YOUR GOAL =>
Read the data, and whenever a line holds the word "defs", report that line.

»»

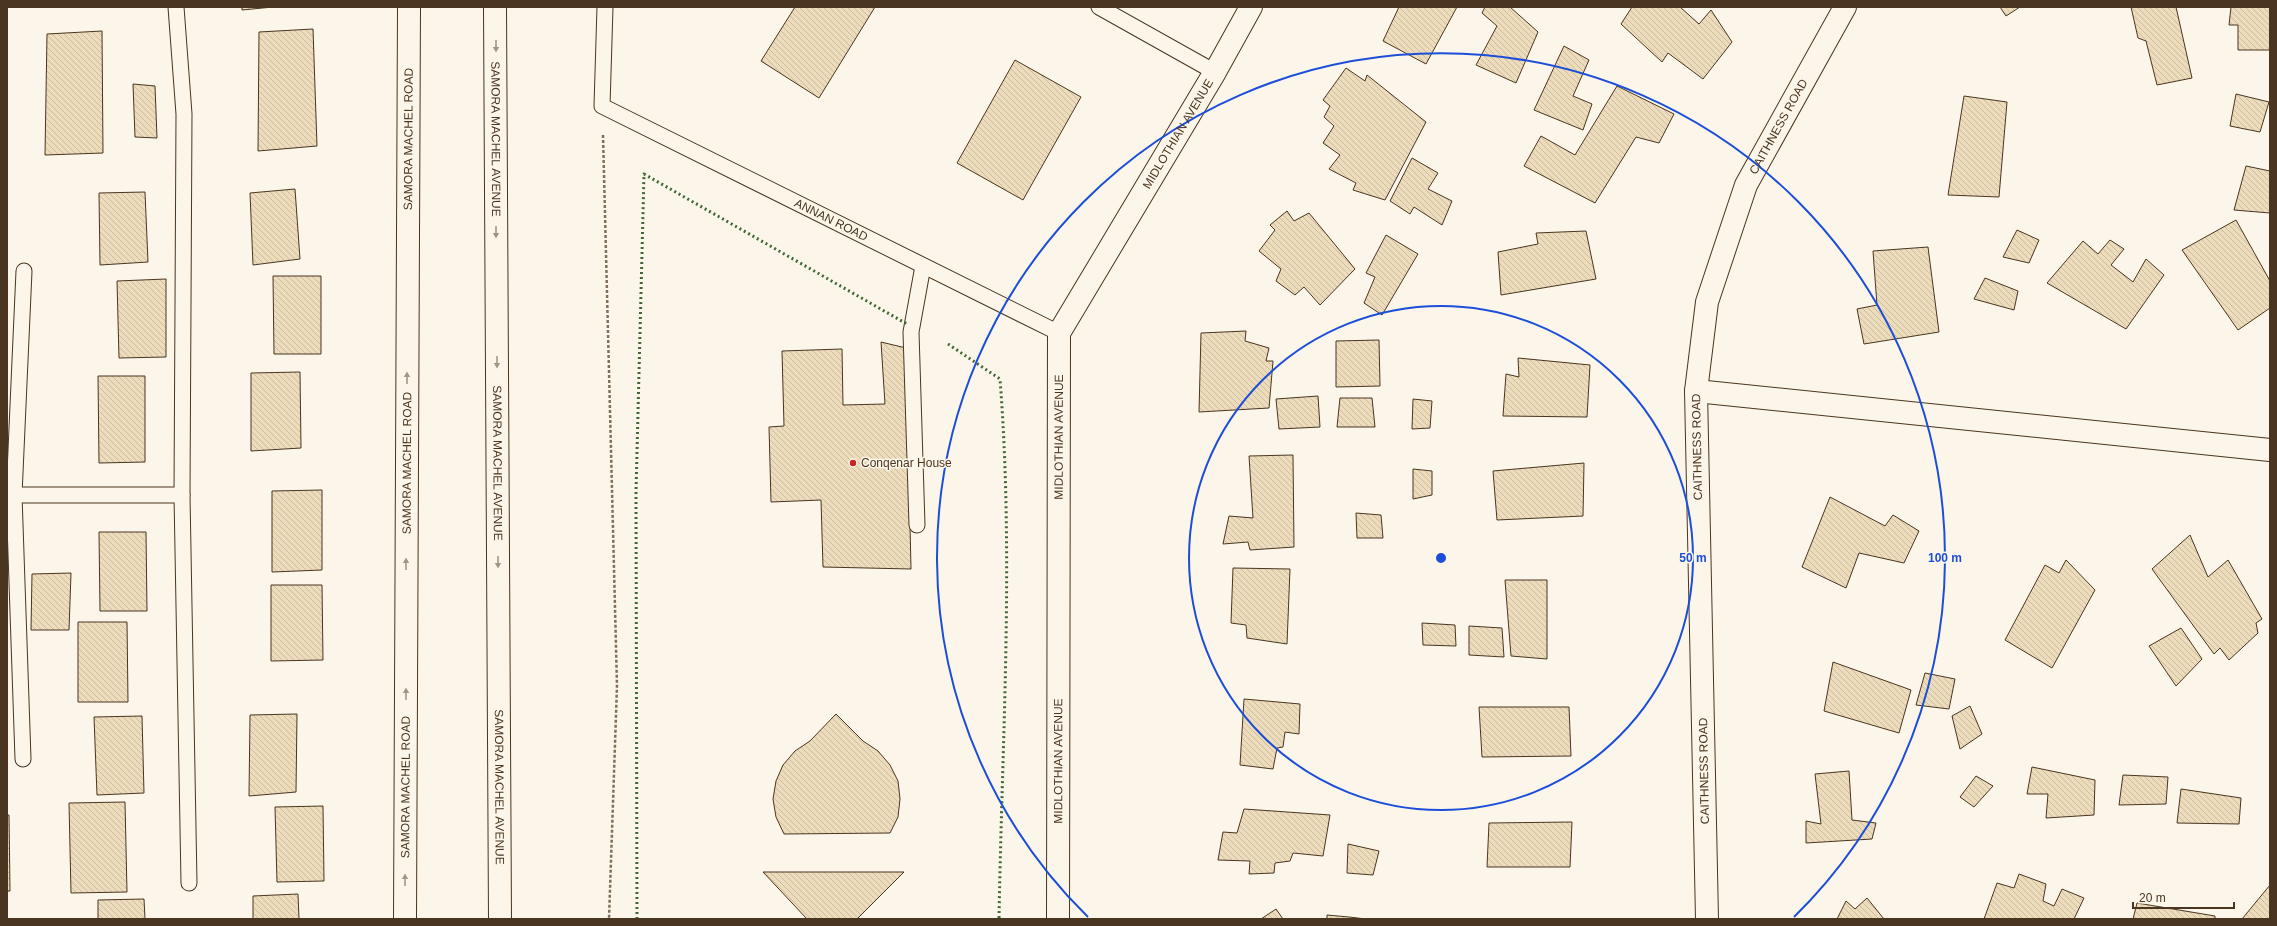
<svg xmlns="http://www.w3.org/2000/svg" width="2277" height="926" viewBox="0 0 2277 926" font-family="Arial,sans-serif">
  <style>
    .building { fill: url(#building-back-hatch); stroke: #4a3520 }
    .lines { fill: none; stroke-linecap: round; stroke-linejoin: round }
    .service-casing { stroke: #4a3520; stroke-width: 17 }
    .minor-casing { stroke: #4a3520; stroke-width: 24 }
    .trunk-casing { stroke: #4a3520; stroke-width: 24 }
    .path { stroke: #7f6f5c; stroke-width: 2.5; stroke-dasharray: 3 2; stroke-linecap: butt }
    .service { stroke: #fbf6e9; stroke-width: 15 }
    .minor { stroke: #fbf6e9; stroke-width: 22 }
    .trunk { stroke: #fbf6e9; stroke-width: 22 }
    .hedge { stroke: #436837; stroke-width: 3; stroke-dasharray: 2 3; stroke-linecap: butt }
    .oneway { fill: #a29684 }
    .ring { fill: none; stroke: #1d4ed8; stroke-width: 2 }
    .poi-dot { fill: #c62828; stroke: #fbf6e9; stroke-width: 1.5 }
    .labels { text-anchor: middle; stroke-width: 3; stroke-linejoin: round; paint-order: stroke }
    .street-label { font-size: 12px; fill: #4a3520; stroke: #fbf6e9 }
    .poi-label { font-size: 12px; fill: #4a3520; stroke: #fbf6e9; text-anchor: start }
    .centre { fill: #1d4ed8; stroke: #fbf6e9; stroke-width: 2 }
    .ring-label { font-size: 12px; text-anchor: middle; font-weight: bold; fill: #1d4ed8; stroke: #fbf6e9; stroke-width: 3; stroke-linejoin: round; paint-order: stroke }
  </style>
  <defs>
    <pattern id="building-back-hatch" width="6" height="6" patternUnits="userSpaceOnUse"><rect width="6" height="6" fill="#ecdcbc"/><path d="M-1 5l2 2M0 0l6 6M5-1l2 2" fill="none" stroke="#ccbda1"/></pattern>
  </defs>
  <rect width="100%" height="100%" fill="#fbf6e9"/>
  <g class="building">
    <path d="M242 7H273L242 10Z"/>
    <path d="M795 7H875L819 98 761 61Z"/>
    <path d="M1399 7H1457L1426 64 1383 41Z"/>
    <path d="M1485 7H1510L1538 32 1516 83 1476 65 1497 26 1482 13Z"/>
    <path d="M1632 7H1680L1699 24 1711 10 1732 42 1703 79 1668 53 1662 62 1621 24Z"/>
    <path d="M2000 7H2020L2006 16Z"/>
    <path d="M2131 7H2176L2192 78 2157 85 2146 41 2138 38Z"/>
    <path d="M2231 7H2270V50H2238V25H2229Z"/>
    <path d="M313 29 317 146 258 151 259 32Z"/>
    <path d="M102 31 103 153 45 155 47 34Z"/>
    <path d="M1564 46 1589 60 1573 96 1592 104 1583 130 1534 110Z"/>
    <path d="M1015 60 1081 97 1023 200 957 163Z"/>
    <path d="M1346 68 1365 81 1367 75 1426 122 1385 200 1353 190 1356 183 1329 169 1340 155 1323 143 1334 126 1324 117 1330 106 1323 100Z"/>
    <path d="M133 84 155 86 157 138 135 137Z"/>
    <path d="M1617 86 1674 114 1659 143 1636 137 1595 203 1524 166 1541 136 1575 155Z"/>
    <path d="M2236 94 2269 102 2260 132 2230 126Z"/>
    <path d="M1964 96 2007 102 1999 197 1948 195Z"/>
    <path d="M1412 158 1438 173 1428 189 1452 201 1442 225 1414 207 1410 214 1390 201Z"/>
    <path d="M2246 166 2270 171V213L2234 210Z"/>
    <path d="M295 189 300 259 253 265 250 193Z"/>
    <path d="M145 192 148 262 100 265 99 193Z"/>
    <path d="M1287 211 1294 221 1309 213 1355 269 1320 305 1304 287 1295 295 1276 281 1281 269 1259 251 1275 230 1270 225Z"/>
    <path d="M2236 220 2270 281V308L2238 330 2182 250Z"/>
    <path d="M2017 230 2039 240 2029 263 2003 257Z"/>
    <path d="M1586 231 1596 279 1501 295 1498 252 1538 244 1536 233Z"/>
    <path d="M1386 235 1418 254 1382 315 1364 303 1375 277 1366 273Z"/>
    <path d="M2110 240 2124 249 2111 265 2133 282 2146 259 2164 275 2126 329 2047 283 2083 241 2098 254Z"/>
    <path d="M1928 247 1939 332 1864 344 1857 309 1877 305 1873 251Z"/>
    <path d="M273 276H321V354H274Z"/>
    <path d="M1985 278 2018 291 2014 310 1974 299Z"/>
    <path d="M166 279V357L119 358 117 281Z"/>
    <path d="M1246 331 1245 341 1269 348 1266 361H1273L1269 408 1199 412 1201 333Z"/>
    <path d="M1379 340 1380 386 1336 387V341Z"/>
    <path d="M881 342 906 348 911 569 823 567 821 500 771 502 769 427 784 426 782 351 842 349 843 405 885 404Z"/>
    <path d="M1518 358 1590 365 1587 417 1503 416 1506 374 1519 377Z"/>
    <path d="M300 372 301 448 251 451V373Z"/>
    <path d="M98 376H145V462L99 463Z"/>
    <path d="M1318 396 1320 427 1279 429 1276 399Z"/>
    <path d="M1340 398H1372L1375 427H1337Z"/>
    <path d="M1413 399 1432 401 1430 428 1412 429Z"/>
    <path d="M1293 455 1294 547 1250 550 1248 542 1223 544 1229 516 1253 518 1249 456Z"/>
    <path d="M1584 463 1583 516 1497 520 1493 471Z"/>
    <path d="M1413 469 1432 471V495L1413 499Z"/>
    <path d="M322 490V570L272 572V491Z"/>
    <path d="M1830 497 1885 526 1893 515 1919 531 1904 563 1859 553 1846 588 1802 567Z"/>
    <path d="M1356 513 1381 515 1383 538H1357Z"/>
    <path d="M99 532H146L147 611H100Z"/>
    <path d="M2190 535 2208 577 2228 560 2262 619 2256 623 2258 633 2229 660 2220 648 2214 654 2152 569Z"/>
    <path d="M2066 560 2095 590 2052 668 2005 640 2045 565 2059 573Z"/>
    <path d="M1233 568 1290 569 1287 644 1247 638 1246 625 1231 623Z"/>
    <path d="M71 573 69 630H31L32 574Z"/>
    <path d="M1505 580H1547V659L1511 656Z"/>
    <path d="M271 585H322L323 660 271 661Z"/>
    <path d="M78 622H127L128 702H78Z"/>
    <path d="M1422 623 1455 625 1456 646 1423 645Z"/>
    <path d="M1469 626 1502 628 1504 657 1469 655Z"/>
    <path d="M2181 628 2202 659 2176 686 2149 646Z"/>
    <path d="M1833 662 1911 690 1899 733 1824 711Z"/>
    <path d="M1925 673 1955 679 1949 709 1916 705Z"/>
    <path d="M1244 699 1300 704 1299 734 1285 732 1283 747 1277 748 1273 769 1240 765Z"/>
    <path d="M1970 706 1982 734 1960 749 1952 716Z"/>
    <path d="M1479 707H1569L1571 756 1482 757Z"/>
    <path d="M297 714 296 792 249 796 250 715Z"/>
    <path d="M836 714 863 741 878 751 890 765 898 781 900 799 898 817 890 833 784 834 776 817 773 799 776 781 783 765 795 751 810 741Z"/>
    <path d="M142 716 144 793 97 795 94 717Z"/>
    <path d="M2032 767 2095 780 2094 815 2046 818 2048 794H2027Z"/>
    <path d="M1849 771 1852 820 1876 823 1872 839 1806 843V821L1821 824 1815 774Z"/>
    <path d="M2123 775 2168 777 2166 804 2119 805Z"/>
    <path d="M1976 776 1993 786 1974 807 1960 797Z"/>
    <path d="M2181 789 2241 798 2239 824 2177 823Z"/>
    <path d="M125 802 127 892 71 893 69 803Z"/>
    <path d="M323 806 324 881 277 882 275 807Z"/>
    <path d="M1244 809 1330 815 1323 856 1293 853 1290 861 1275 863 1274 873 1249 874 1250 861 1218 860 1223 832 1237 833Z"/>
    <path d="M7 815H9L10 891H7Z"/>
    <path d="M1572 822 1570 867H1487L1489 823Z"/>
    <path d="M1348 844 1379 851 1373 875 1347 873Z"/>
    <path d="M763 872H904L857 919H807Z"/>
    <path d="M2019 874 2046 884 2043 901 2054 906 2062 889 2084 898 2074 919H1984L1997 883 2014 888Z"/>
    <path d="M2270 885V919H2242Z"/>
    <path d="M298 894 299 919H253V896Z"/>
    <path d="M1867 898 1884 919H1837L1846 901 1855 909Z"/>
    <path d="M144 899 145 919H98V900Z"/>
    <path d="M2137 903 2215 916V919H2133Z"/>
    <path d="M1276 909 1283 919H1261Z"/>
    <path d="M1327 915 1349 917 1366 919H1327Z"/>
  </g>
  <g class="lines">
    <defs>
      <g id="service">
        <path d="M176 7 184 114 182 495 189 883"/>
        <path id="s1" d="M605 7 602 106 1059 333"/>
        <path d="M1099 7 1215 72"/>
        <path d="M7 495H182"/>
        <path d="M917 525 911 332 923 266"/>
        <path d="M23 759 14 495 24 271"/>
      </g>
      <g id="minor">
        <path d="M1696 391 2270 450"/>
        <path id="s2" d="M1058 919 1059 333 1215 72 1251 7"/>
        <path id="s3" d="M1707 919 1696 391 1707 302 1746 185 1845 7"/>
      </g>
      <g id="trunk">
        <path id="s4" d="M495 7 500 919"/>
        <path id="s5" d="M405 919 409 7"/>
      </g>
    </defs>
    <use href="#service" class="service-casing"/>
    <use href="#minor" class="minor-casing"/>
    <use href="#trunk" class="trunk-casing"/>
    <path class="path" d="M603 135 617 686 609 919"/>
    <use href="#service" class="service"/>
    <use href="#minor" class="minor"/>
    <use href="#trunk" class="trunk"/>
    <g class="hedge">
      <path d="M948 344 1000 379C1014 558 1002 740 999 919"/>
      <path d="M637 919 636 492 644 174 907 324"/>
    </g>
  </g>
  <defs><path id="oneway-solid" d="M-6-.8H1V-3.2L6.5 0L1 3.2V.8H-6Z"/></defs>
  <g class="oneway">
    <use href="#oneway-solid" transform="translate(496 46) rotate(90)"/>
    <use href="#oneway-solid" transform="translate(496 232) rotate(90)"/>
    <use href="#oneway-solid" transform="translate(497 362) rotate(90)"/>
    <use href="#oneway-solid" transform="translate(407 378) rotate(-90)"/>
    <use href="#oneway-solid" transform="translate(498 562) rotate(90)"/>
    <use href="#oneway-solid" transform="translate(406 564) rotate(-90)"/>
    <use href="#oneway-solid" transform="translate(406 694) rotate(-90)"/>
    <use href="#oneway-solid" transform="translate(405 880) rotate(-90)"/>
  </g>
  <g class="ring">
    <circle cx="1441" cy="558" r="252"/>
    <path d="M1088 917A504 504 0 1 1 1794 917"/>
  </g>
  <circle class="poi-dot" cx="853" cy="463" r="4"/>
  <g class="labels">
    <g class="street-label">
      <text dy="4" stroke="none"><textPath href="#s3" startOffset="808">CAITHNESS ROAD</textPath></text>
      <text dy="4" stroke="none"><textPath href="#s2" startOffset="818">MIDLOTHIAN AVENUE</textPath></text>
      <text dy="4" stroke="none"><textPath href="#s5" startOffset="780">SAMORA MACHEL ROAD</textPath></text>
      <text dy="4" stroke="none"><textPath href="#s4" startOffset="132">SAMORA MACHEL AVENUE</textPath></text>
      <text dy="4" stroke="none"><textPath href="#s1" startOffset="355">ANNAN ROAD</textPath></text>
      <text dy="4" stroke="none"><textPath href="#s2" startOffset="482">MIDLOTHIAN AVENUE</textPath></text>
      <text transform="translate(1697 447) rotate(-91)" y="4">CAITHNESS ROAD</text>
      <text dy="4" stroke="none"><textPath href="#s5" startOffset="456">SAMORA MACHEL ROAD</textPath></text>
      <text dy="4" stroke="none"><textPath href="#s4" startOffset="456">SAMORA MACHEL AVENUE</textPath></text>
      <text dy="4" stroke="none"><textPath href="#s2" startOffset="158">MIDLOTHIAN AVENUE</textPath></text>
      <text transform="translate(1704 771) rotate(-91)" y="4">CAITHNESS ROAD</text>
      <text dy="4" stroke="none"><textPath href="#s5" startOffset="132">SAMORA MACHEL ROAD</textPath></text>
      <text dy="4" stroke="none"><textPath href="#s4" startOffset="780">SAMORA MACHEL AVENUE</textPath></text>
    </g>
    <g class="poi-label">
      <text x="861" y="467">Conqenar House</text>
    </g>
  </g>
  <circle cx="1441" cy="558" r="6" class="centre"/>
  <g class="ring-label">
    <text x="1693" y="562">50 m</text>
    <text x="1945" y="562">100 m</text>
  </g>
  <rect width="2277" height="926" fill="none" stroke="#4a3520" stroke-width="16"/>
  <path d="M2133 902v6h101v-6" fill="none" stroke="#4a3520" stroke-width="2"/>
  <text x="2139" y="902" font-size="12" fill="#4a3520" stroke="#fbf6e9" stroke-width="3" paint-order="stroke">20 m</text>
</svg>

««

RESULT OF THE EXERCISE =>
  <defs>
  </defs>
    <defs>
    </defs>
  <defs><path id="oneway-solid" d="M-6-.8H1V-3.2L6.5 0L1 3.2V.8H-6Z"/></defs>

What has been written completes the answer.